A report from an independent forensic pathologist found that Roxsana Hernández, a transgender asylum seeker, was likely brutally abused before her May death while in Immigration and Customs Enforcement (ICE) custody. Hernández, just 33 years old, ultimately died from severe dehydration and complications from HIV while in intensive care. The immigration agency is also compelled by Congress to release a report within a month of a detainee’s death, according to INTO, but ICE has refused to.
Instead, the ghouls at ICE have sought to discredit Dr. Kris Sperry, the forensic expert who conducted Hernández’s autopsy. INTO and “LGBTQ advocates confirmed that multiple media agencies had received the same tip from ICE and were looking into Sperry’s past,” which pointed out that “Sperry retired in 2015 after The Atlanta Journal-Constitution published a scathing report on Sperry’s time moonlighting as a paid forensic consultant. Sperry did not face legal action and has continued to practice in Georgia.”
If Sperry is indeed disreputable, why won’t ICE release it’s own report? “Instead, the agency erroneously claimed to INTO that its press release announcing her death constitutes its report.” But that press release instead devoted ample space to Hernández’s criminal history and deadnamed her, and not to the fact that she had likely been languishing in custody without medical attention for days, as Sperry’s report found. “According to observations of other detainees who were with Ms. Hernández, the diarrhea and vomiting episodes persisted over multiple days with no medical evaluation or treatment, until she was gravely ill.”

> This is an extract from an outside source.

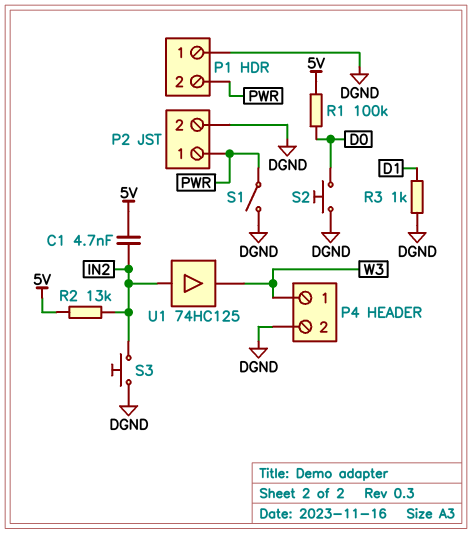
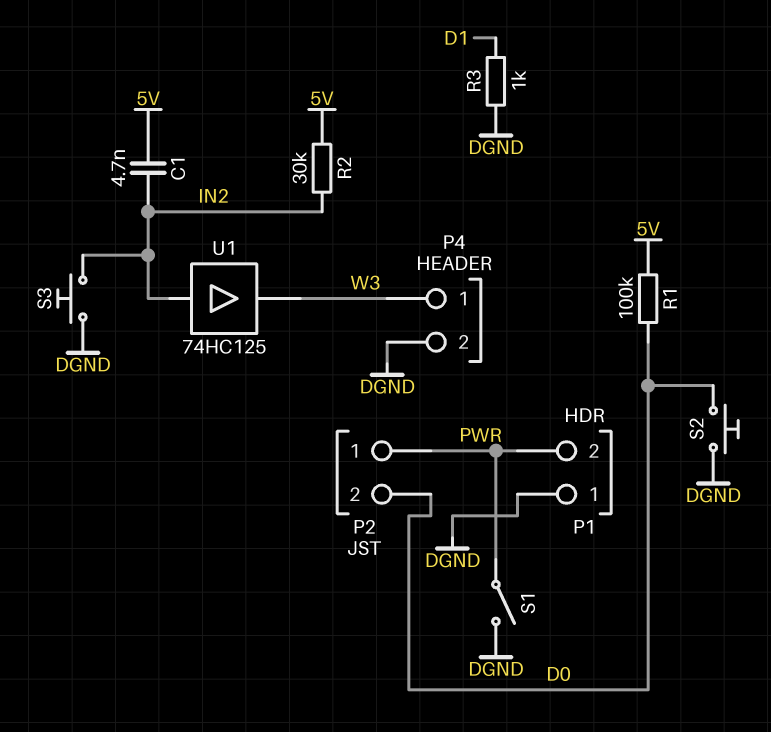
P2 pin 2: DGND -> D0
R2: 13k (5V, IN2) -> 30k (5V, IN2)

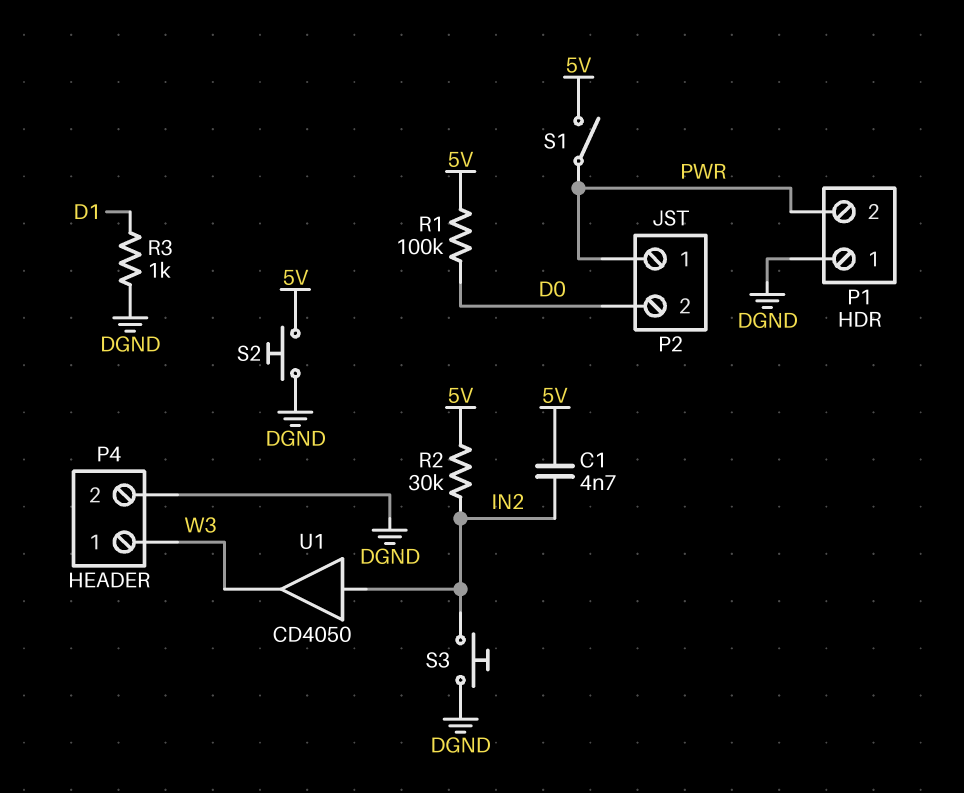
S1: switch (DGND, PWR) -> switch (5V, PWR)
S2: button (D0, DGND) -> button (5V, DGND)
U1: buffer 74HC125 (in IN2, out W3) -> buffer CD4050 (in IN2, out W3)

Hernández’s tragic death, Lynly Egyes of the Transgender Law Center said, “was entirely preventable,” with the group filing a “Notice of Wrongful Death Tort Claim in New Mexico, the first step in holding all parties responsible for Hernandez’s death accountable.” This is the second filing for wrongful death while in custody to hit ICE in just the past few days, following Yasmin Juárez’s claim that her 19-month-old daughter died as a result of ICE’s brutality.
“After Mariee became ill,” reported Daily Kos’s Rebecca Pilar Buckwalter Poza, “facility operators ignored Yasmin’s pleas for care, even after she was too sick to take oral antibiotics. After 20 days, ICE released Yasmin and Mariee, freeing them to seek medical care. But officials had allowed the infection to progress to an extreme. Though Mariee was hospitalized the next day, she died six weeks later.”
Immigration officials operate under shrouds of secrecy. Months later, we still don’t even know the name of the Customs and Border Protection (CBP) agent who shot and killed Claudia Patricia Gómez González, an unarmed indigenous woman, at the southern border in May. She needs justice. Roxsana needs justice. Mariee needs justice. “Accountability dies in the darkness that they’re creating,” Egyes said about officials.